==== EXERCISE INPUT

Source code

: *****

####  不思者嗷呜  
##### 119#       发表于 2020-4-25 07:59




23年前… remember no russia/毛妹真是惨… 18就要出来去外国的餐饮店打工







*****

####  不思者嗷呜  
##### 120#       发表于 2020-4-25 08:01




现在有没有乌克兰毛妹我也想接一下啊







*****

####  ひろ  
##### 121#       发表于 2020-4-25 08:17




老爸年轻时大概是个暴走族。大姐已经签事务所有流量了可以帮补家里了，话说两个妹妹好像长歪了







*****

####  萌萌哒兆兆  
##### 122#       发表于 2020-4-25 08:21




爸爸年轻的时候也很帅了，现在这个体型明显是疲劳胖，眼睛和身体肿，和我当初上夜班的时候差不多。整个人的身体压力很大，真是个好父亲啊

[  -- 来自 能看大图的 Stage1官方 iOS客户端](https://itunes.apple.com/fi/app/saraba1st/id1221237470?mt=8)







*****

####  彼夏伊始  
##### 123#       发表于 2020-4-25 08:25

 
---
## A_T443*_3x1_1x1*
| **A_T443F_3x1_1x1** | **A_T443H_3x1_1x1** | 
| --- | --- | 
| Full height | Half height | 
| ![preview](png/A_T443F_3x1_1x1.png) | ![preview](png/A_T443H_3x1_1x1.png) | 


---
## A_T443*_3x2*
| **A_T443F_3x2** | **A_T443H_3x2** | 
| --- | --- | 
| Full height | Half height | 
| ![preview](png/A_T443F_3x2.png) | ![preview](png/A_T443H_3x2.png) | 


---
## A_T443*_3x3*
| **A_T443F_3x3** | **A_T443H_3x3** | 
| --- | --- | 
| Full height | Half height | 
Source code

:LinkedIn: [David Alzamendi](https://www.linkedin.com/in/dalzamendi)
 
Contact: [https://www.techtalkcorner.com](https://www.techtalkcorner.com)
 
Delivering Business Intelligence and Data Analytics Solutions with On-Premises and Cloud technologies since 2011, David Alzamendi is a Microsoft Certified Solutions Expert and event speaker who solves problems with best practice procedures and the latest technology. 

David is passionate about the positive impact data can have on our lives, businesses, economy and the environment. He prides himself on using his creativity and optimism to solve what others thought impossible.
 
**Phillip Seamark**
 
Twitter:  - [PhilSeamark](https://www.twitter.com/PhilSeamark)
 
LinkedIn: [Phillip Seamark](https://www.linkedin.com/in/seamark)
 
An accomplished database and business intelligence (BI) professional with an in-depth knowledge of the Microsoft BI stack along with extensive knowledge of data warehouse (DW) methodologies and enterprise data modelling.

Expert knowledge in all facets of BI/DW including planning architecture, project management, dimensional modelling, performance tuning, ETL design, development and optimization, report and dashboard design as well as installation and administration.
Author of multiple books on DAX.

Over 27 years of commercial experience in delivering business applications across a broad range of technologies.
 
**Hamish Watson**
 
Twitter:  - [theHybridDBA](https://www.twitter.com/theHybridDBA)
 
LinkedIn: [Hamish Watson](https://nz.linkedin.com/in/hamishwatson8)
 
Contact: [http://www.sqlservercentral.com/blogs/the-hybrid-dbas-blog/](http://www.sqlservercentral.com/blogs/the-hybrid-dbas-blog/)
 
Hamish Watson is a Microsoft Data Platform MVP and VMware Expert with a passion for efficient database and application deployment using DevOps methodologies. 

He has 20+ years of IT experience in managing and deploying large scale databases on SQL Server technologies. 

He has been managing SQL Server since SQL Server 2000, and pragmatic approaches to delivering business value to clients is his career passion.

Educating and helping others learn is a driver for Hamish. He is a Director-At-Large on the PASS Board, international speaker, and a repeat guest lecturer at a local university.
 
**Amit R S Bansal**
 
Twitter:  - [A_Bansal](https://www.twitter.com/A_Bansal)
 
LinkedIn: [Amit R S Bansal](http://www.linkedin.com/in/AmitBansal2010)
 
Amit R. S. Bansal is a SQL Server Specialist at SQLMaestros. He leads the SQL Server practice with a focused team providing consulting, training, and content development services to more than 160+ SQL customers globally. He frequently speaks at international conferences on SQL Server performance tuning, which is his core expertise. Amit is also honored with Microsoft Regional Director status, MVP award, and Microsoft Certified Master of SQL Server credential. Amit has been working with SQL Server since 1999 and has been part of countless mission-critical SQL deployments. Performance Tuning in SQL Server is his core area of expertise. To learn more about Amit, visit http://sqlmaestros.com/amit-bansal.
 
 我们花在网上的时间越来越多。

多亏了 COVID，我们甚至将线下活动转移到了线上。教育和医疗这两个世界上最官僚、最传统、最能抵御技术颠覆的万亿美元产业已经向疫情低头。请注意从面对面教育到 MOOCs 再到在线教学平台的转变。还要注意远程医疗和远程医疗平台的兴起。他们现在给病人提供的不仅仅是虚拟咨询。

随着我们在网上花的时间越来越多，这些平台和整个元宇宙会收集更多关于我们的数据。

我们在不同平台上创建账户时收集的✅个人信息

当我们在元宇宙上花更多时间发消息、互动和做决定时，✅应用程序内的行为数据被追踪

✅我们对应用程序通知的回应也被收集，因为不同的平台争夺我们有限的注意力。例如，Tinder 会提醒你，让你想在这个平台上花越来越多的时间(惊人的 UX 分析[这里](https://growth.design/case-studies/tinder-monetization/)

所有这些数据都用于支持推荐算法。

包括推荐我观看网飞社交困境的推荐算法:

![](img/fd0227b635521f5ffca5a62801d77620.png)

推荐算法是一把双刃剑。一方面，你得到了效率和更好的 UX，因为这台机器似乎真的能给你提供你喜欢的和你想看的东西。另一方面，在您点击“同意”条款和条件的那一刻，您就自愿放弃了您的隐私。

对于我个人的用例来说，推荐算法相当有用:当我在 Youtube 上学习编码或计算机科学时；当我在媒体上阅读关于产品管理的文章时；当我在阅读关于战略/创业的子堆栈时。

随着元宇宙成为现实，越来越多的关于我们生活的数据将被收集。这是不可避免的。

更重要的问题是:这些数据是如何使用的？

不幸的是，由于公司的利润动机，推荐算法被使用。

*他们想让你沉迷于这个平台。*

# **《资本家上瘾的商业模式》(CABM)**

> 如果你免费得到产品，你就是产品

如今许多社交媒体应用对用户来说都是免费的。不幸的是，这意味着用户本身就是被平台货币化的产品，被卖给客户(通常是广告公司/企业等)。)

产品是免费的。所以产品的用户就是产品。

========

Reply with nothing but the number of lines in the data above that contain "LinkedIn".

• **OUTPUT OF THE TASK**:
4